All way going well until last July when I unknowingly rented by home to a 19 year-old boy who threw his 19th birthday party at my house when under his care, the house sustained $18,000 in damage.  One of the first questions I get asked is, ‘what did Airbnb do?’  Through their insurance, they paid the $18,000 to have the repairs made.  So how does someone do $18,000 of damage in a weekend?  Picture 19 year-olds punching holes in the wall, urinating in the mattresses, smoking paraphernalia and you get an idea.  The next question I get asked is ‘why did you rent your home to a 19 year-old?’ Well, that was my mistake.  Because of my positive past home sharing experiences, I let my guard down.

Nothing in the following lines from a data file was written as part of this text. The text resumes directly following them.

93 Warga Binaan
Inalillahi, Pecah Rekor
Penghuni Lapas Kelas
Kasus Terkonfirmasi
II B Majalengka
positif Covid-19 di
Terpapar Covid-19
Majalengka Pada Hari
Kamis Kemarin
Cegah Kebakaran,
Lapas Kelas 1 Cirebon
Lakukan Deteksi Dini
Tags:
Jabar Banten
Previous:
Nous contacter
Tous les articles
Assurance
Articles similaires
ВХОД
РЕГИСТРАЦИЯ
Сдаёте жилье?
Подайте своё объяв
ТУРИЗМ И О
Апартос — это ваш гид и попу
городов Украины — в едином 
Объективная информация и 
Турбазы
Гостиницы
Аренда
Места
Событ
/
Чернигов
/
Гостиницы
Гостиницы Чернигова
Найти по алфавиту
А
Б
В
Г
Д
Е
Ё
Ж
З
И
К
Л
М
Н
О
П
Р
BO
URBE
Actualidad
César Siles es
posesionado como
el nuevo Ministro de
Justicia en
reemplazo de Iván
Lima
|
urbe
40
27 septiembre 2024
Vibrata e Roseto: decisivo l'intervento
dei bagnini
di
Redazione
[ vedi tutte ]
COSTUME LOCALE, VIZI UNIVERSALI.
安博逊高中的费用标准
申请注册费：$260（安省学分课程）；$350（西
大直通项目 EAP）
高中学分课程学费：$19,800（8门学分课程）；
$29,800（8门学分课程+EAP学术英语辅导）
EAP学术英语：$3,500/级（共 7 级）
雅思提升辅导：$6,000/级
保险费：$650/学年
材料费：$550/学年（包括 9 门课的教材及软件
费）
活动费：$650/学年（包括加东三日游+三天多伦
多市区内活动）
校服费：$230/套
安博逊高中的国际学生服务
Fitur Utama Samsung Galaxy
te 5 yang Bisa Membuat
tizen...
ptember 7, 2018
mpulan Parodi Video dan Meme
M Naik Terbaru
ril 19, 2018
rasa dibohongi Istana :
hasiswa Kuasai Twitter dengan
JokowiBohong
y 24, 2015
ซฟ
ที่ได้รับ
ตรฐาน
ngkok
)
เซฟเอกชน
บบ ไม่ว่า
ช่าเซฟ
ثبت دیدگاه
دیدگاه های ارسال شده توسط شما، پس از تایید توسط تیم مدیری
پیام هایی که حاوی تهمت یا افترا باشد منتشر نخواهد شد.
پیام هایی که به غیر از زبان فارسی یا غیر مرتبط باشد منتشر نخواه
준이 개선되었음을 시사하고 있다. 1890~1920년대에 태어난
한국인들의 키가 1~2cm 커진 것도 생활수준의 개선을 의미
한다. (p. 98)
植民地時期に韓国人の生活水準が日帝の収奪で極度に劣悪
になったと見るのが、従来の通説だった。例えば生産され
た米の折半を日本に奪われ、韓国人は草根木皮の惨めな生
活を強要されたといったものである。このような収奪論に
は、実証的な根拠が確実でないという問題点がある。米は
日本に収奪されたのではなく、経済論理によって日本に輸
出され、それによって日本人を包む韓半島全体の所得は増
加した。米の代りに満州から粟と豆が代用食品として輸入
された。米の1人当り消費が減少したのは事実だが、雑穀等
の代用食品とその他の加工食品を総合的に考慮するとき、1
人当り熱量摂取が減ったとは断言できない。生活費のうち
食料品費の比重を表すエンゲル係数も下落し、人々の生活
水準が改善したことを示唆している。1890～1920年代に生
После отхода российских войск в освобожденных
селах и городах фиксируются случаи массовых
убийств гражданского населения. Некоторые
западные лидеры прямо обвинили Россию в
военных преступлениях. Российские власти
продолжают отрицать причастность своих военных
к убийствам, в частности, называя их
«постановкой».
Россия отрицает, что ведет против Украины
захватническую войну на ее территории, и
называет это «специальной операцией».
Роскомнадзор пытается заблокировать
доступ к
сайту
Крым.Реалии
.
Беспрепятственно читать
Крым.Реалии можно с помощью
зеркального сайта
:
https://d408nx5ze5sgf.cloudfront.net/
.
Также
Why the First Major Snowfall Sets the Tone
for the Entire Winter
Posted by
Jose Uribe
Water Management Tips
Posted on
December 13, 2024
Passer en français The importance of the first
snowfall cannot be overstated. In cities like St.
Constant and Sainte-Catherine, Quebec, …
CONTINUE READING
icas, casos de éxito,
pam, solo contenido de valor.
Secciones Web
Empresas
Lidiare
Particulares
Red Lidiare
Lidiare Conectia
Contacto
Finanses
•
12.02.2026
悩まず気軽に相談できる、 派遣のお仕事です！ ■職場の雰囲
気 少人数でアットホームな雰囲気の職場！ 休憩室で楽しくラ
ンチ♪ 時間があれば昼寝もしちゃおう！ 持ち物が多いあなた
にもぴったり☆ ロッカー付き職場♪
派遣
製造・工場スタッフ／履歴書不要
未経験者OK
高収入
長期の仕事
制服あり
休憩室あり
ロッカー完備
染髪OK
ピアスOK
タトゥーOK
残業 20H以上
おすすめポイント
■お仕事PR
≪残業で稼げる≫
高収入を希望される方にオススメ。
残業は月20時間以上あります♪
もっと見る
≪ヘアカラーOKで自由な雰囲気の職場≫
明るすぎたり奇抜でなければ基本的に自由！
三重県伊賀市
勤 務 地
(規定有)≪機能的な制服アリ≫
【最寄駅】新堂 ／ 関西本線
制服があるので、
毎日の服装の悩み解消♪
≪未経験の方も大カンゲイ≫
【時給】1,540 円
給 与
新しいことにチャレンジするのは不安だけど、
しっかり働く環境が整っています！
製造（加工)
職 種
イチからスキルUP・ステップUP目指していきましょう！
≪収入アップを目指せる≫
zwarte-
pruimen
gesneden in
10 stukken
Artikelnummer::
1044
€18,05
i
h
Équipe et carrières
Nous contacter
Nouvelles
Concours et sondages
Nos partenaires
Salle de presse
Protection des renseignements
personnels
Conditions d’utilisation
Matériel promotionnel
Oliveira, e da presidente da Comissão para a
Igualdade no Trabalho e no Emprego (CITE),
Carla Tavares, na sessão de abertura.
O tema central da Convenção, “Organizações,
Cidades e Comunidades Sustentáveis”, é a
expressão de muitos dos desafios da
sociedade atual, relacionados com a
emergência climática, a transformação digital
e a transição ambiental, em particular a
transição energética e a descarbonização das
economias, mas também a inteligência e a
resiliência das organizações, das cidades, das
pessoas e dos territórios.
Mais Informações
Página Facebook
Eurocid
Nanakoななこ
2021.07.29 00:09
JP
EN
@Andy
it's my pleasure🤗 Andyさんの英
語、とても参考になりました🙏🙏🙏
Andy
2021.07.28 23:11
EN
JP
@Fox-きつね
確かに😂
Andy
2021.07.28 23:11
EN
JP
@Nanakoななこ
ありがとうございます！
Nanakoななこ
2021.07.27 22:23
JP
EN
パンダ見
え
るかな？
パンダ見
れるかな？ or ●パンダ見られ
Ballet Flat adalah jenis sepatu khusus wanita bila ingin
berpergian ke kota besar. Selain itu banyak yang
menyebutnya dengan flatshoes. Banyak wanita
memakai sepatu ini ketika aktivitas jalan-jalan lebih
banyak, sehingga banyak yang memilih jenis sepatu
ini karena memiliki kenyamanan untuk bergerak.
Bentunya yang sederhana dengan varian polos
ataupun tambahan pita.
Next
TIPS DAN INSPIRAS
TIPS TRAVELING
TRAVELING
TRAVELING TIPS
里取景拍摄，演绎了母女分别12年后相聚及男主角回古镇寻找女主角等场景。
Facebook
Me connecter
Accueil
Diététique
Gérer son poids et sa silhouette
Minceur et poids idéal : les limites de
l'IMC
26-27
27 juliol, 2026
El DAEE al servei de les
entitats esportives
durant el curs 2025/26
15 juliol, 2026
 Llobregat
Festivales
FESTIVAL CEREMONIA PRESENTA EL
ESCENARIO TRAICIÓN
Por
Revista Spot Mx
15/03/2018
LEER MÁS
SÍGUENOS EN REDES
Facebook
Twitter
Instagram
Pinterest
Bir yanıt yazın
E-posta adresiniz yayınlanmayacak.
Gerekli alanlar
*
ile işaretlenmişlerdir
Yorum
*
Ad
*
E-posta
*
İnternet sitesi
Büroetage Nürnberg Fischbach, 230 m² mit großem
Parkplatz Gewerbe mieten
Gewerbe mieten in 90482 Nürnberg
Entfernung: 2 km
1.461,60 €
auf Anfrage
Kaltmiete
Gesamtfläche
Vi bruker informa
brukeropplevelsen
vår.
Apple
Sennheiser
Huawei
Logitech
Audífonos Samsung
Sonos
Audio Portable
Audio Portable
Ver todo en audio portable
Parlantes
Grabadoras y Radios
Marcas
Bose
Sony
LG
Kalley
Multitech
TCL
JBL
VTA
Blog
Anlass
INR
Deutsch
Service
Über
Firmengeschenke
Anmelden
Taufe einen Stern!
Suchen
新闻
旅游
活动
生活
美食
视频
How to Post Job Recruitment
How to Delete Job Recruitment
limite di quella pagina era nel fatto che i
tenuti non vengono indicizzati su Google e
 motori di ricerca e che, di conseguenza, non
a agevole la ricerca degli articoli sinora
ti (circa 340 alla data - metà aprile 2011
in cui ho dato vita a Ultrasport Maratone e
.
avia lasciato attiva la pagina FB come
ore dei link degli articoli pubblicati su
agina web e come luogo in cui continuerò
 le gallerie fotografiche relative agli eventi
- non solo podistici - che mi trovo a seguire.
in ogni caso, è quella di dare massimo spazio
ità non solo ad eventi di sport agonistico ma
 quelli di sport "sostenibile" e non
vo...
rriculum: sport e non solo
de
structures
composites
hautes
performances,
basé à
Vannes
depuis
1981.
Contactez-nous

So why do I still use Airbnb?  I’m obviously a fan of Airbnb and continue to list my house on their network.  Those of us who participate in the sharing economy believe in a world where people are inherently good and use collaborative consumption as a way of making travel more accessible to everyone. I would rather rent my vacation home than have it used only a few times a year by me. It’s bad for the house and bad for my pocketbook. Yes, there is an economic incentive for me and I don’t deny this is an important part of the decision for many in the sharing economy.  I earn money on the assets I don’t use daily and others get to save from borrowing my assets.  However, now I am much more vigilant about who I rent my house to.  I’m a university professor whose research is in predictive analytics so after the $18,000 Airbnb stay, I started a company, Vijilent. We use social media to analyze an individual’s online reputation to provide a trust score, which can be delivered to anyone through a mobile app. Now I’m more comfortable renting my house out and staying in someone else’s house as I know a bit more about them through their Vijilent score.  I encourage you to go, explore the world, share experiences but be informed of who you are sharing your life with.  I can’t wait to meet my Leuven hosts.

Dr. Rosanna Garcia is the Chancellor’s Faculty of Excellence in Innovation + Design at North Carolina State University.  After an Airbnb guest caused $18,000 in damage to her home, Rosanna started Vijlent to turn her expertise in human behavior and modeling to making the burgeoning sharing economy safer.